When registering dependencies in Dipend, you choose how they are instantiated and managed over time. This is known as their lifecycle.

Dipend supports two lifecycles out of the box:

LifecycleInstantiated WhenInstance Reused?Suitable For
SingletonOnce (on demand or eagerly)YesConfigs, services, loggers
TransientEvery requestNoRequest-based, stateful logic
Per ContextOnce per context (on demand or eagerly)Yes (same context)Unit of work, scoped services, batching

A singleton is created once and reused throughout the entire application.

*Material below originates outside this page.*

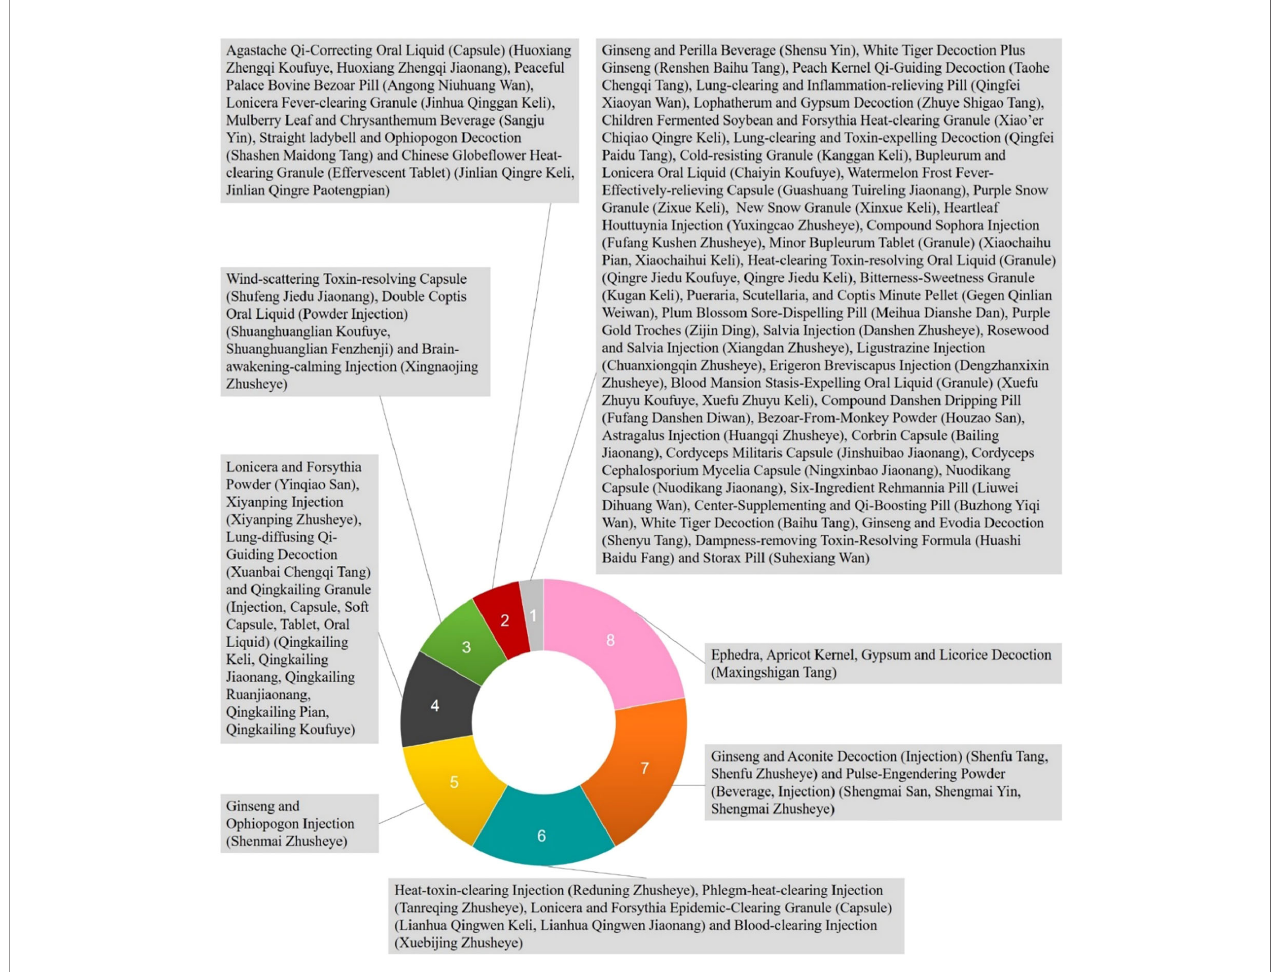
FIGURE 2 | Usage frequency of Chinese medical formulas and proprietary traditional Chinese medicine products in traditional Chinese medicine (TCM) part of the China National Guidelines of Diagnosis and Treatment for SARS-CoV, MERS-CoV, SARS-CoV-2, and in fl uenza virus (The statistical data were based on the analysis of Chinese medical formulas and proprietary traditional Chinese medicine products involved in different syndromes of viral pneumonia in China ’ s National Guidelines for TCM treatment of SARS-CoV, MERS-CoV, SARS-CoV-2, and in fl uenza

  • The class is stateless or expensive to construct.
  • You want shared behavior or shared state (e.g., configuration, database connection, loggers).
  • Instantiated once.
  • Always the same instance is returned.
TypeScript
dependencyContainer.addSingleton<ILogger, Logger>();
const logger1 = dependencyContainer.getDependency<ILogger>();
const logger2 = dependencyContainer.getDependency<ILogger>();
console.log(logger1 === logger2); // true ✅
Python
dependency_container.add_singleton(UserService)
service1 = dependency_container.get_dependency(UserService)
service2 = dependency_container.get_dependency(UserService)
print(service1 is service2) # True ✅

A transient dependency is created every time it is requested.

  • The class holds request-specific or temporary state.
  • You need complete isolation between usages.
  • A new instance is created for every getDependency call.
  • Dependencies of a transient service are resolved fresh as well.
TypeScript
dependencyContainer.addTransient<UserService>();
const service1 = dependencyContainer.getDependency<UserService>();
const service2 = dependencyContainer.getDependency<UserService>();
console.log(service1 === service2); // false ✅
Python
dependency_container.add_transient(UserService)
service1 = dependency_container.get_dependency(UserService)
service2 = dependency_container.get_dependency(UserService)
print(service1 is service2) # False ✅

A per context dependency is created once per resolution scope, perfect for scenarios where you want consistency within a request, job, or transaction, without sharing across the entire app.

  • You want all dependencies in a single operation (e.g., a request) to share the same instance.
  • You need consistency across a batch of operations but not globally.

Useful for Unit of Work, scoped caching, or transactional logic.

  • A new instance is created per resolution context.
  • That instance is reused only within that context of resolutions.
  • Outside of that context, a new instance is created.
Python
dependency_container.add_per_context(UserService)
with api.context():
service1 = dependency_container.get_dependency(UserService)
with api.context():
service2 = dependency_container.get_dependency(UserService)
service3 = dependency_container.get_dependency(UserService)
print(service2 is service3) # True ✅
print(service1 is service2) # False ✅

Dipend handles mixed dependencies gracefully. For example:

  • A Singleton can depend on other Singletons or Transients (read below).
  • A Transient can depend on Singletons or other Transients.
  • A Per Context can depend on Singletons, Transients, or other Per Context dependencies within the same context.

However:

⚠️ A Singleton depending on a Transient will resolve the transient only once — when the singleton is created.

This is expected behavior, but it’s important to be aware if you’re injecting anything stateful into a singleton.

⚠️ A Singleton depending on a Per Context will not receive context-scoped behavior. The dependency will be resolved once, outside of any context.

To preserve correct scoping, avoid injecting context-bound services (like Per Context) into singletons unless you’re managing resolution manually within the context.